# REQUEST:
The first line of the listing opens the range and the line with "득점을 올린 손흥민과 존슨에 대한 평가도 나왔다. 포스테" closes it; repeat those lines and all between them word for word, leaving out the pictures.
RAW DATA START
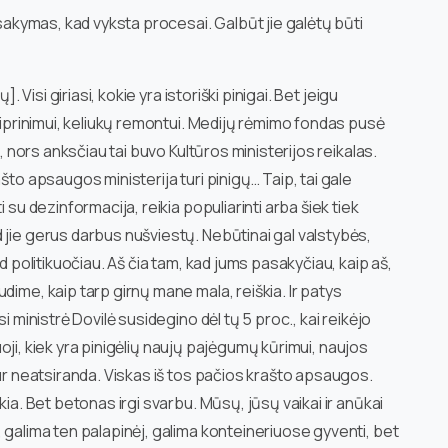
asakymas, kad vyksta procesai. Galbūt jie galėtų būti
. Visi giriasi, kokie yra istoriški pinigai. Bet jeigu
stiprinimui, keliukų remontui. Medijų rėmimo fondas pusė
a, nors anksčiau tai buvo Kultūros ministerijos reikalas.
što apsaugos ministerija turi pinigų… Taip, tai gale
 su dezinformacija, reikia populiarinti arba šiek tiek
 jie gerus darbus nušviestų. Nebūtinai gal valstybės,
ad politikuočiau. Aš čia tam, kad jums pasakyčiau, kaip aš,
dime, kaip tarp girnų mane mala, reiškia. Ir patys
i ministrė Dovilė susidegino dėl tų 5 proc., kai reikėjo
čiuoji, kiek yra pinigėlių naujų pajėgumų kūrimui, naujos
tur neatsiranda. Viskas iš tos pačios krašto apsaugos.
kia. Bet betonas irgi svarbu. Mūsų, jūsų vaikai ir anūkai
 galima ten palapinėj, galima konteineriuose gyventi, bet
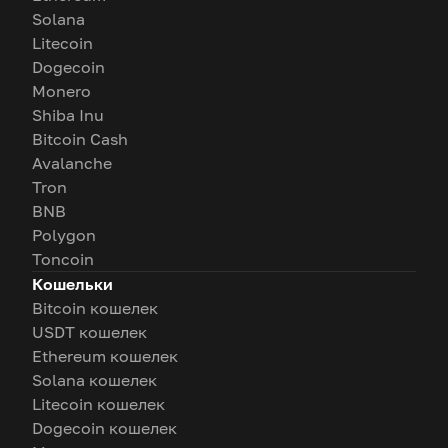
Solana
Litecoin
Dogecoin
Monero
Shiba Inu
Bitcoin Cash
Avalanche
Tron
BNB
Polygon
Toncoin
Кошельки
Bitcoin кошелек
USDT кошелек
Ethereum кошелек
Solana кошелек
Litecoin кошелек
Dogecoin кошелек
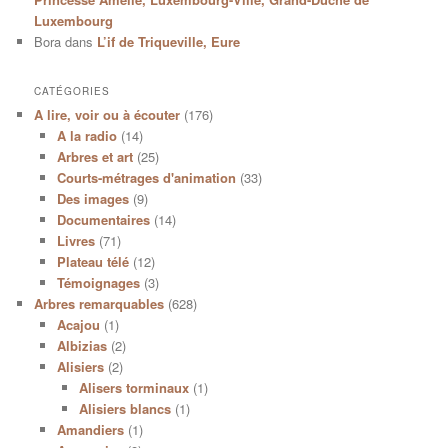
Luxembourg
Bora
dans
L’if de Triqueville, Eure
CATÉGORIES
A lire, voir ou à écouter
(176)
A la radio
(14)
Arbres et art
(25)
Courts-métrages d'animation
(33)
Des images
(9)
Documentaires
(14)
Livres
(71)
Plateau télé
(12)
Témoignages
(3)
Arbres remarquables
(628)
Acajou
(1)
Albizias
(2)
Alisiers
(2)
Alisers torminaux
(1)
Alisiers blancs
(1)
Amandiers
(1)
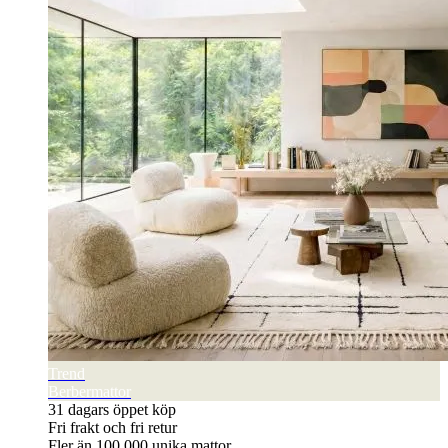
Trend
Berbermattor
31 dagars öppet köp
Fri frakt och fri retur
Fler än 100 000 unika mattor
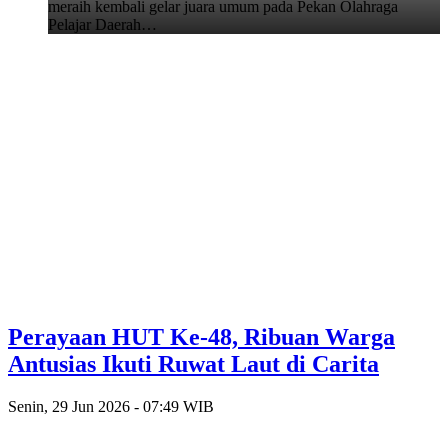
meraih kembali gelar juara umum pada Pekan Olahraga
Pelajar Daerah…
Perayaan HUT Ke-48, Ribuan Warga
Antusias Ikuti Ruwat Laut di Carita
Senin, 29 Jun 2026 - 07:49 WIB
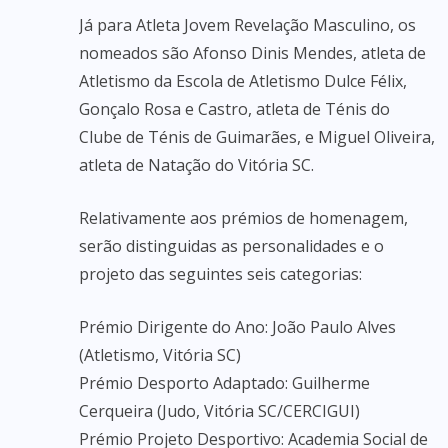
Já para Atleta Jovem Revelação Masculino, os
nomeados são Afonso Dinis Mendes, atleta de
Atletismo da Escola de Atletismo Dulce Félix,
Gonçalo Rosa e Castro, atleta de Ténis do
Clube de Ténis de Guimarães, e Miguel Oliveira,
atleta de Natação do Vitória SC.
Relativamente aos prémios de homenagem,
serão distinguidas as personalidades e o
projeto das seguintes seis categorias:
Prémio Dirigente do Ano: João Paulo Alves
(Atletismo, Vitória SC)
Prémio Desporto Adaptado: Guilherme
Cerqueira (Judo, Vitória SC/CERCIGUI)
Prémio Projeto Desportivo: Academia Social de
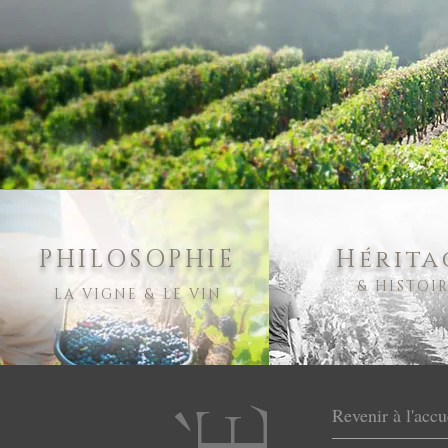
PHILOSOPHIE
Hérita
& HISTOI
LA VIGNE & LE VIN
Revenir à l'accu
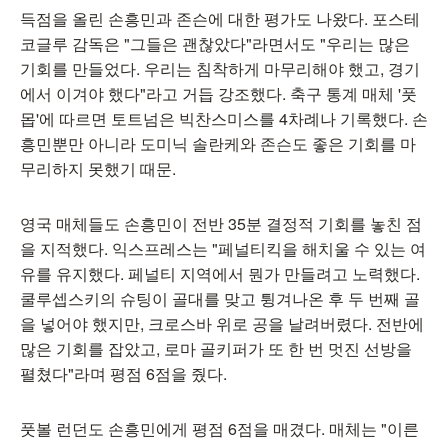
득점을 올린 손흥민과 존슨에 대한 평가도 나왔다. 포스테
코글루 감독은 "그들은 괜찮았다"라면서도 "우리는 많은
기회를 만들었다. 우리는 침착하게 마무리해야 했고, 경기
에서 이겨야 했다"라고 거듭 강조했다. 축구 통계 매체 '풋
몹'에 따르면 토트넘은 빅찬스미스를 4차례나 기록했다. 손
흥민뿐만 아니라 도미닉 솔란케와 존슨도 좋은 기회를 마
무리하지 못했기 때문.
영국 매체들도 손흥민이 전반 35분 결정적 기회를 놓친 점
을 지적했다. 익스프레스는 "페널티킥을 해치울 수 있는 여
유를 유지했다. 페널티 지역에서 뭔가 만들려고 노력했다.
쿨루셉스키의 슈팅이 골대를 맞고 튕겨나온 후 두 번째 골
을 넣어야 했지만, 크로스바 위로 공을 날려버렸다. 전반에
많은 기회를 잡았고, 로마 골키퍼가 또 한 번 멋진 선방을
펼쳤다"라며 평점 6점을 줬다.
풋볼 런던도 손흥민에게 평점 6점을 매겼다. 매체는 "이른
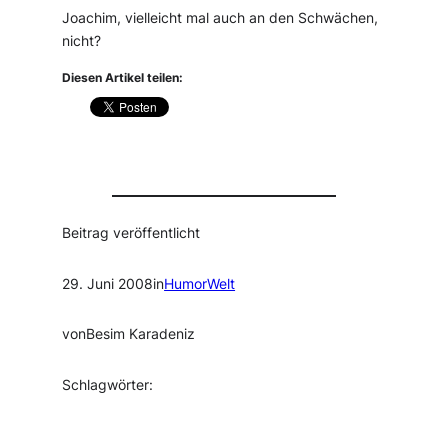
Joachim, vielleicht mal auch an den Schwächen,
nicht?
Diesen Artikel teilen:
Beitrag veröffentlicht
29. Juni 2008
in
HumorWelt
von
Besim Karadeniz
Schlagwörter:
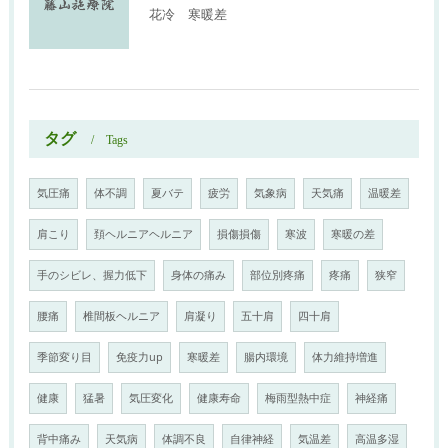
花冷 寒暖差
タグ
Tags
気圧痛
体不調
夏バテ
疲労
気象病
天気痛
温暖差
肩こり
頚ヘルニアヘルニア
損傷損傷
寒波
寒暖の差
手のシビレ、握力低下
身体の痛み
部位別疼痛
疼痛
狭窄
腰痛
椎間板ヘルニア
肩凝り
五十肩
四十肩
季節変り目
免疫力up
寒暖差
腸内環境
体力維持増進
健康
猛暑
気圧変化
健康寿命
梅雨型熱中症
神経痛
背中痛み
天気病
体調不良
自律神経
気温差
高温多湿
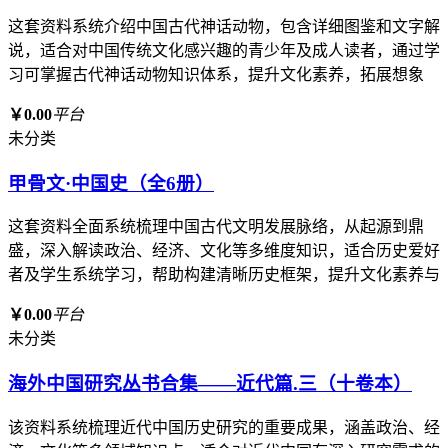
这套资料系统介绍中国古代神话动物，包含详细图鉴和文字解
说，适合对中国传统文化感兴趣的青少年及成人读者，通过学
习可掌握古代神话动物知识体系，提升文化素养，拓展想象
￥0.00
平台
未分类
甲骨文·中国史（全6册）
这套资料全面系统梳理中国古代文明发展脉络，从起源到鼎
盛，深入解读政治、经济、文化等多维度知识，适合历史爱好
者及学生系统学习，帮助构建清晰历史框架，提升文化素养与
￥0.00
平台
未分类
海外中国研究丛书合集——近代篇.三（十卷本）
该资料系统梳理近代中国历史研究的重要成果，涵盖政治、经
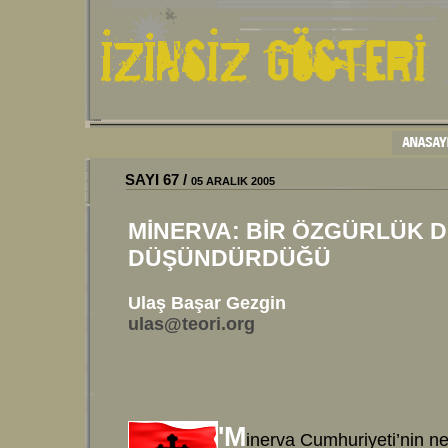
SAYI 67 /
05 ARALIK 2005
MİNERVA: BİR ÖZGÜRLÜK D
DÜŞÜNDÜRDÜĞÜ
Ulaş Başar Gezgin
ulas@teori.org
'M
inerva Cumhuriyeti’nin n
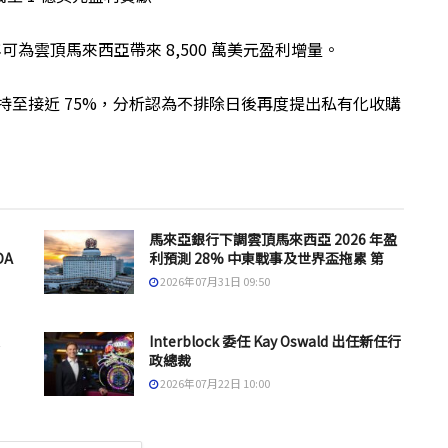
可為雲頂馬來西亞帶來 8,500 萬美元盈利增量。
增持至接近 75%，分析認為不排除日後再度提出私有化收購
馬來亞銀行下調雲頂馬來西亞 2026 年盈
DA
利預測 28% 中東戰事及世界盃拖累 第
2026年07月31日 09:50
Interblock 委任 Kay Oswald 出任新任行
政總裁
2026年07月22日 10:00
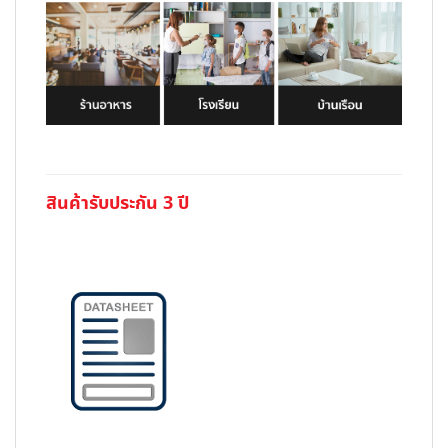
สินค้ารับประกัน 3 ปี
RAW DATA END
# WRITTEN RESPONSE:
asakymas, kad vyksta procesai. Galbūt jie galėtų būti
. Visi giriasi, kokie yra istoriški pinigai. Bet jeigu
stiprinimui, keliukų remontui. Medijų rėmimo fondas pusė
a, nors anksčiau tai buvo Kultūros ministerijos reikalas.
što apsaugos ministerija turi pinigų… Taip, tai gale
 su dezinformacija, reikia populiarinti arba šiek tiek
 jie gerus darbus nušviestų. Nebūtinai gal valstybės,
ad politikuočiau. Aš čia tam, kad jums pasakyčiau, kaip aš,
dime, kaip tarp girnų mane mala, reiškia. Ir patys
i ministrė Dovilė susidegino dėl tų 5 proc., kai reikėjo
čiuoji, kiek yra pinigėlių naujų pajėgumų kūrimui, naujos
tur neatsiranda. Viskas iš tos pačios krašto apsaugos.
kia. Bet betonas irgi svarbu. Mūsų, jūsų vaikai ir anūkai
 galima ten palapinėj, galima konteineriuose gyventi, bet
Solana
Litecoin
Dogecoin
Monero
Shiba Inu
Bitcoin Cash
Avalanche
Tron
BNB
Polygon
Toncoin
Кошельки
Bitcoin кошелек
USDT кошелек
Ethereum кошелек
Solana кошелек
Litecoin кошелек
Dogecoin кошелек
Luxembourg
Bora
dans
L’if de Triqueville, Eure
CATÉGORIES
A lire, voir ou à écouter
(176)
A la radio
(14)
Arbres et art
(25)
Courts-métrages d'animation
(33)
Des images
(9)
Documentaires
(14)
Livres
(71)
Plateau télé
(12)
Témoignages
(3)
Arbres remarquables
(628)
Acajou
(1)
Albizias
(2)
Alisiers
(2)
Alisers torminaux
(1)
Alisiers blancs
(1)
Amandiers
(1)
Trend
Berbermattor
31 dagars öppet köp
Fri frakt och fri retur
Fler än 100 000 unika mattor
meraih kembali gelar juara umum pada Pekan Olahraga
Pelajar Daerah…
Perayaan HUT Ke-48, Ribuan Warga
Antusias Ikuti Ruwat Laut di Carita
Senin, 29 Jun 2026 - 07:49 WIB
Já para Atleta Jovem Revelação Masculino, os
nomeados são Afonso Dinis Mendes, atleta de
Atletismo da Escola de Atletismo Dulce Félix,
Gonçalo Rosa e Castro, atleta de Ténis do
Clube de Ténis de Guimarães, e Miguel Oliveira,
atleta de Natação do Vitória SC.
Relativamente aos prémios de homenagem,
serão distinguidas as personalidades e o
projeto das seguintes seis categorias:
Prémio Dirigente do Ano: João Paulo Alves
(Atletismo, Vitória SC)
Prémio Desporto Adaptado: Guilherme
Cerqueira (Judo, Vitória SC/CERCIGUI)
Prémio Projeto Desportivo: Academia Social de
PHILOSOPHIE
Hérita
& HISTOI
LA VIGNE & LE VIN
Revenir à l'accu
득점을 올린 손흥민과 존슨에 대한 평가도 나왔다. 포스테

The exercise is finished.